• _Exercise description_: Emit only the lines from the line containing "অ্যাঙ্কারে ড্রপ" through the last line of the entries, unchanged.

• _Extracted page text data_:
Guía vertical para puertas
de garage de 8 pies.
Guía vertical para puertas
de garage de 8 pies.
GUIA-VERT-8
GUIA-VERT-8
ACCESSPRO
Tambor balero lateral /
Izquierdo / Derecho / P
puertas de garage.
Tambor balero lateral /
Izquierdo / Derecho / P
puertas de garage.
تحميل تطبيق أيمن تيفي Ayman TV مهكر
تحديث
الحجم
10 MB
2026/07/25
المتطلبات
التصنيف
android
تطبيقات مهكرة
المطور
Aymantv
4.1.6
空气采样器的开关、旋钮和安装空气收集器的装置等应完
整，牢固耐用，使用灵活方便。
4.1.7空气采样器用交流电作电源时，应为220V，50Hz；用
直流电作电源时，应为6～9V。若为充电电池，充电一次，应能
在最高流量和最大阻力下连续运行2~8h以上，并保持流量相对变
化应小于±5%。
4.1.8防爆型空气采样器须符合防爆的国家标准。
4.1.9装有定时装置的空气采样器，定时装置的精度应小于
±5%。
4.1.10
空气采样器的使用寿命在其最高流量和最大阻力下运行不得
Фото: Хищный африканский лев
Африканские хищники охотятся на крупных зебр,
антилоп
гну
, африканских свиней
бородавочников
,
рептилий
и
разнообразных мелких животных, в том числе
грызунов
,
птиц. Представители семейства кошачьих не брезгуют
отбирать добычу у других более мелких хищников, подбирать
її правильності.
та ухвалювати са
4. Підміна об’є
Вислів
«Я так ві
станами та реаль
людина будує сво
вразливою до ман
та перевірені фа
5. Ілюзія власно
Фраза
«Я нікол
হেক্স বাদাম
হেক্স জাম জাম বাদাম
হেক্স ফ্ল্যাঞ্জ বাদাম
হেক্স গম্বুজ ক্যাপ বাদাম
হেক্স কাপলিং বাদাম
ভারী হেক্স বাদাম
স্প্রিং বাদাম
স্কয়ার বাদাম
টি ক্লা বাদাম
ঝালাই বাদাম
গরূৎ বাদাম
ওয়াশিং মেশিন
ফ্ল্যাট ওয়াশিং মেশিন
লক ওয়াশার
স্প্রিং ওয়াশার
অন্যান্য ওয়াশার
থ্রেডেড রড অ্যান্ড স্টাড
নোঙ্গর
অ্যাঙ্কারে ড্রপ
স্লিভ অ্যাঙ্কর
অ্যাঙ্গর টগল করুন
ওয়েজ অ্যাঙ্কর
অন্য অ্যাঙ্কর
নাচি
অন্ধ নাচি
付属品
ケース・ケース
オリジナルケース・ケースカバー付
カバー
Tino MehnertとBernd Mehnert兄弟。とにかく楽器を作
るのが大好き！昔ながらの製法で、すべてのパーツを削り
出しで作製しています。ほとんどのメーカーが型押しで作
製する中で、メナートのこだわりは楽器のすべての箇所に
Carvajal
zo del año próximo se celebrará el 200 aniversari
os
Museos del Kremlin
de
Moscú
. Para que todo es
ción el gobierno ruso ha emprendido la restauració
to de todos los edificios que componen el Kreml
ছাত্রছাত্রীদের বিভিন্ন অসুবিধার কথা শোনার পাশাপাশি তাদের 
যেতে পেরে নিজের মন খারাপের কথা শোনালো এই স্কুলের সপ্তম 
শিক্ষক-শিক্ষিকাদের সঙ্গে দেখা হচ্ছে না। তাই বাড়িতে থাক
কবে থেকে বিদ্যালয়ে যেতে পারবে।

• _Solution_:
অ্যাঙ্কারে ড্রপ
স্লিভ অ্যাঙ্কর
অ্যাঙ্গর টগল করুন
ওয়েজ অ্যাঙ্কর
অন্য অ্যাঙ্কর
নাচি
অন্ধ নাচি
付属品
ケース・ケース
オリジナルケース・ケースカバー付
カバー
Tino MehnertとBernd Mehnert兄弟。とにかく楽器を作
るのが大好き！昔ながらの製法で、すべてのパーツを削り
出しで作製しています。ほとんどのメーカーが型押しで作
製する中で、メナートのこだわりは楽器のすべての箇所に
Carvajal
zo del año próximo se celebrará el 200 aniversari
os
Museos del Kremlin
de
Moscú
. Para que todo es
ción el gobierno ruso ha emprendido la restauració
to de todos los edificios que componen el Kreml
ছাত্রছাত্রীদের বিভিন্ন অসুবিধার কথা শোনার পাশাপাশি তাদের 
যেতে পেরে নিজের মন খারাপের কথা শোনালো এই স্কুলের সপ্তম 
শিক্ষক-শিক্ষিকাদের সঙ্গে দেখা হচ্ছে না। তাই বাড়িতে থাক
কবে থেকে বিদ্যালয়ে যেতে পারবে।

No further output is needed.